Menanggapi situasi ini, Kementerian Kehutanan Republik Indonesia bergerak cepat dengan membangun koordinasi lintas negara. Langkah-langkah strategis telah diambil, mulai dari komunikasi intensif dengan Management Authority CITES India, Kedutaan Besar Republik Indonesia di New Delhi, hingga melibatkan Badan Riset dan Inovasi Nasional (BRIN) sebagai otoritas ilmiah untuk memastikan identitas genetik melalui tes DNA.

“Upaya perlindungan satwa liar tidak bisa dilakukan secara parsial. Kejahatan perdagangan ilegal yang melintasi batas negara menuntut kerja sama internasional yang kuat dan komprehensif,” demikian penegasan dari pihak otoritas terkait mengenai kompleksitas kasus ini.

Pemerintah Indonesia berkomitmen penuh untuk melakukan repatriasi atau pemulangan kelima orangutan tersebut ke tanah air. Proses ini akan dilakukan dengan mengedepankan prosedur konservasi yang ketat, mulai dari tahap karantina, asesmen kesehatan, hingga rehabilitasi perilaku sebelum nantinya dipertimbangkan untuk pelepasliaran kembali ke habitat aslinya.

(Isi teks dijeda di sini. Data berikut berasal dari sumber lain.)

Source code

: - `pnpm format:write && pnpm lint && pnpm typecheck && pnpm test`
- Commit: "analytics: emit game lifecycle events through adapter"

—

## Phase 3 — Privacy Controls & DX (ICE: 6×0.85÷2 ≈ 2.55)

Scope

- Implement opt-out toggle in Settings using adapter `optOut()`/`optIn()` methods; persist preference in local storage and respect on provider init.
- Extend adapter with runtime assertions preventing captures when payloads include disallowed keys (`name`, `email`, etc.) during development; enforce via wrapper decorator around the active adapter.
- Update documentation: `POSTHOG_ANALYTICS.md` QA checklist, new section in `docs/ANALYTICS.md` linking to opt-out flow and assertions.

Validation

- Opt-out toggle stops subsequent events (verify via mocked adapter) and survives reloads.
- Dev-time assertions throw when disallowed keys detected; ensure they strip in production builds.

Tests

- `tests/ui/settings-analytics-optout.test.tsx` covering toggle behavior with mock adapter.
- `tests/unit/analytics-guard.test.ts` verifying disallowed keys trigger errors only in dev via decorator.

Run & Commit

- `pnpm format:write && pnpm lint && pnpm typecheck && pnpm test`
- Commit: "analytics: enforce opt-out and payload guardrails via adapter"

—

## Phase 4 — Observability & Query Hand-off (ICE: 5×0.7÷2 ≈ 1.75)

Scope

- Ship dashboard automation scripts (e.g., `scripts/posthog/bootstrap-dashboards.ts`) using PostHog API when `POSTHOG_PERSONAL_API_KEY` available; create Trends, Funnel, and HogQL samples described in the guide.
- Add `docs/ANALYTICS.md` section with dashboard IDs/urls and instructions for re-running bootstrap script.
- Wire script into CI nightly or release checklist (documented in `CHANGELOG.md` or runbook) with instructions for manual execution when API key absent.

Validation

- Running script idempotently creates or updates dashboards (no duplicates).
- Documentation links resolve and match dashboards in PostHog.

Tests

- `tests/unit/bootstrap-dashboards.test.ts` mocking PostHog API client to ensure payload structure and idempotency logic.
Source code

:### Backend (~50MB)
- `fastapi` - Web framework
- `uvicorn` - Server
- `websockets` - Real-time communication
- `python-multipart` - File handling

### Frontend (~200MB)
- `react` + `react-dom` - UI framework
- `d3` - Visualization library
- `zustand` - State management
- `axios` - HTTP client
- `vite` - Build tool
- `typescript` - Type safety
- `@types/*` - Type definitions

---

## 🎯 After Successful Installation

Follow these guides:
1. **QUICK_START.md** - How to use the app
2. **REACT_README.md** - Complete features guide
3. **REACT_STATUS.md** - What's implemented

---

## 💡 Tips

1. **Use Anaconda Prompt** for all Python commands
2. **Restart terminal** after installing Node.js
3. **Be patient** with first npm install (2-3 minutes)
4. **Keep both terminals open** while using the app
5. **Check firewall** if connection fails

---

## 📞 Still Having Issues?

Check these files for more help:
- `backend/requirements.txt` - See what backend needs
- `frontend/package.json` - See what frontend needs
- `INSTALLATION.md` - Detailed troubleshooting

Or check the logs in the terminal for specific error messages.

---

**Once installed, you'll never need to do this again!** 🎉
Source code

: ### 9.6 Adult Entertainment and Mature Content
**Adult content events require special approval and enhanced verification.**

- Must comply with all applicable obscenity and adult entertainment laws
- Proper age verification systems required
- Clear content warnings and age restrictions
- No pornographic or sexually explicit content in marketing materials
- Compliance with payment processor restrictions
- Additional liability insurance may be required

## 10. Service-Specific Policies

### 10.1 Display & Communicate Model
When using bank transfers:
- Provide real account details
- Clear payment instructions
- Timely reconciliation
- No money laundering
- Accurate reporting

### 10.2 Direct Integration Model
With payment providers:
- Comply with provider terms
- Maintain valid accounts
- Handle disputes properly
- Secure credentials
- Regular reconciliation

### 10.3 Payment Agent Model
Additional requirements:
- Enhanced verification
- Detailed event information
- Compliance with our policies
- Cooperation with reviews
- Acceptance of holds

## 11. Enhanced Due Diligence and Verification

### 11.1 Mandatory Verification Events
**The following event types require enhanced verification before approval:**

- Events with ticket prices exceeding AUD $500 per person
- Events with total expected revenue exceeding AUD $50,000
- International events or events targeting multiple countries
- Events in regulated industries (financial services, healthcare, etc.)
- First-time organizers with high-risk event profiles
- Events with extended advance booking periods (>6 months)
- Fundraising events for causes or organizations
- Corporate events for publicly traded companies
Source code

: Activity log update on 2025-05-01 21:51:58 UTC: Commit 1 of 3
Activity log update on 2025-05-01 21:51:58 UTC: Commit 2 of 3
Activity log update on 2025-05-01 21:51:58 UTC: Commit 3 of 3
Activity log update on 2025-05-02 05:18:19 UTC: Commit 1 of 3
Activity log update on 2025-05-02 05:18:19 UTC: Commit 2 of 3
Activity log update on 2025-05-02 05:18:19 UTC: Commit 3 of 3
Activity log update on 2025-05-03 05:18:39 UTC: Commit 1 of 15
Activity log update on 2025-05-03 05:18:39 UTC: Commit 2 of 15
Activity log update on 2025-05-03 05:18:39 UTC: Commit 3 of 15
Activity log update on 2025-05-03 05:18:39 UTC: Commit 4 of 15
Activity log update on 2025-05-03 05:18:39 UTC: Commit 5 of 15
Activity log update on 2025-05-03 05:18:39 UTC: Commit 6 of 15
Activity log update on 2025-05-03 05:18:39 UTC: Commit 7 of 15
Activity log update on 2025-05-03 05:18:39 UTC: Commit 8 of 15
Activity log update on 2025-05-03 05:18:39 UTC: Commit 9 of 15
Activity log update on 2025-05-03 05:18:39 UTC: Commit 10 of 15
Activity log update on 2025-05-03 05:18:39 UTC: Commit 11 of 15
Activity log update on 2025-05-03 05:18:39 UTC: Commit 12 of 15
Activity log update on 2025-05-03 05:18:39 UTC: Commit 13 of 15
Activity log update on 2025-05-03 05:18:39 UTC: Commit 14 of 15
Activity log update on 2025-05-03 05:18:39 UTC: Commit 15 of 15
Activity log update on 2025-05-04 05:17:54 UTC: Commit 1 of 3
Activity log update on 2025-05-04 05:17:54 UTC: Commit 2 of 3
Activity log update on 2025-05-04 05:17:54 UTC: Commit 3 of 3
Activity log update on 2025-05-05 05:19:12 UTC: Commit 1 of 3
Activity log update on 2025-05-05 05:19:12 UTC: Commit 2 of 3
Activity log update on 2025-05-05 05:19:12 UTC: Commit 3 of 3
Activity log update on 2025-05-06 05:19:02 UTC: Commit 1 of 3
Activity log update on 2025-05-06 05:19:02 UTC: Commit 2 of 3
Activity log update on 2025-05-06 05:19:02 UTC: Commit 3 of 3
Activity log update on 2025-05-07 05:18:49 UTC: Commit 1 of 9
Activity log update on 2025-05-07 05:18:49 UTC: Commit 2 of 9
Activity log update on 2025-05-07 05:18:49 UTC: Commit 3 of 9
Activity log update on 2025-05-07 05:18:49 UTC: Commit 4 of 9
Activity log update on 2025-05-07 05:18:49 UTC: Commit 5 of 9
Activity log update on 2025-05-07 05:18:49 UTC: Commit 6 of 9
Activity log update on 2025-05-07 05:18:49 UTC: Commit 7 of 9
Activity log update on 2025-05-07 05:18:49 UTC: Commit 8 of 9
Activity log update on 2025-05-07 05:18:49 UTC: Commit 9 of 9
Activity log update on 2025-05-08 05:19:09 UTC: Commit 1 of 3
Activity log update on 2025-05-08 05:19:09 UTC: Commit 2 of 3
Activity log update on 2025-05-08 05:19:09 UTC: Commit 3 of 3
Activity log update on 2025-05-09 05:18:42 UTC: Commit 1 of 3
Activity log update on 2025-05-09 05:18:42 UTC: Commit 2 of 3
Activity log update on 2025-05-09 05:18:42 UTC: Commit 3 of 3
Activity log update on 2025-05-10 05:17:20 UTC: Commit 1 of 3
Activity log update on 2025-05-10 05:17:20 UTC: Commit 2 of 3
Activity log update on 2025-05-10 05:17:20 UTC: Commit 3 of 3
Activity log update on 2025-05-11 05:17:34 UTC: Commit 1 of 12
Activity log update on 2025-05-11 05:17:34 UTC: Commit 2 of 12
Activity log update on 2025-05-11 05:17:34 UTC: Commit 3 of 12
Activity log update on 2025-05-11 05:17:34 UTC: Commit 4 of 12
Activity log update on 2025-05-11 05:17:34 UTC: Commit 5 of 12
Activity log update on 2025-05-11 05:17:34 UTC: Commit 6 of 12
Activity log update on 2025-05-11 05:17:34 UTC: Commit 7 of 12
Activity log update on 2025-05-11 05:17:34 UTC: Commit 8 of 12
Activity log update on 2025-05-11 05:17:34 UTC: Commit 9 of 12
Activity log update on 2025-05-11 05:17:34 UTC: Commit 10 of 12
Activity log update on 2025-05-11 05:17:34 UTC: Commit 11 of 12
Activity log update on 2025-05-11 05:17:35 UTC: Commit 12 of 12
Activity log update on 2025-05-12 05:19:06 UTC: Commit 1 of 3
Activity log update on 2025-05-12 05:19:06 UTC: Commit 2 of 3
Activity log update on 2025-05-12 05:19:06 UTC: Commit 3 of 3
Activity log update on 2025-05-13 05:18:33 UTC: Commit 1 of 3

Dalam proses penanganan nantinya, Kementerian Kehutanan tidak bekerja sendiri. Sejumlah mitra strategis di bidang konservasi telah menyatakan kesiapan penuh untuk memberikan dukungan teknis. Beberapa organisasi yang terlibat dalam rencana rehabilitasi ini antara lain:

  • Yayasan Ekosistem Leuser (YEL)
  • Jaringan Satwa Indonesia (JSI)
  • Center for Orangutan Protection (COP)
  • Forum Orangutan Indonesia (FORINA)

Keberhasilan repatriasi ini sangat bergantung pada sinkronisasi hukum nasional serta kepatuhan terhadap mekanisme internasional, terutama ketentuan dalam Convention on International Trade in Endangered Species of Wild Fauna and Flora (CITES). Pemerintah memastikan bahwa setiap langkah yang diambil akan dilakukan dengan hati-hati, terukur, dan mengutamakan kesejahteraan satwa sebagai prioritas utama.

Kasus ini menjadi pengingat bagi masyarakat luas akan pentingnya menjaga keanekaragaman hayati dari ancaman kejahatan terorganisir. Kementerian Kehutanan menegaskan akan terus mengawal perkembangan investigasi di India guna mengungkap jaringan di balik penyelundupan tersebut. Dengan sinergi antara pemerintah, lembaga konservasi, dan otoritas internasional, diharapkan kelima bayi orangutan ini dapat segera kembali ke rumah mereka di Indonesia dan mendapatkan kehidupan yang layak di habitat aslinya.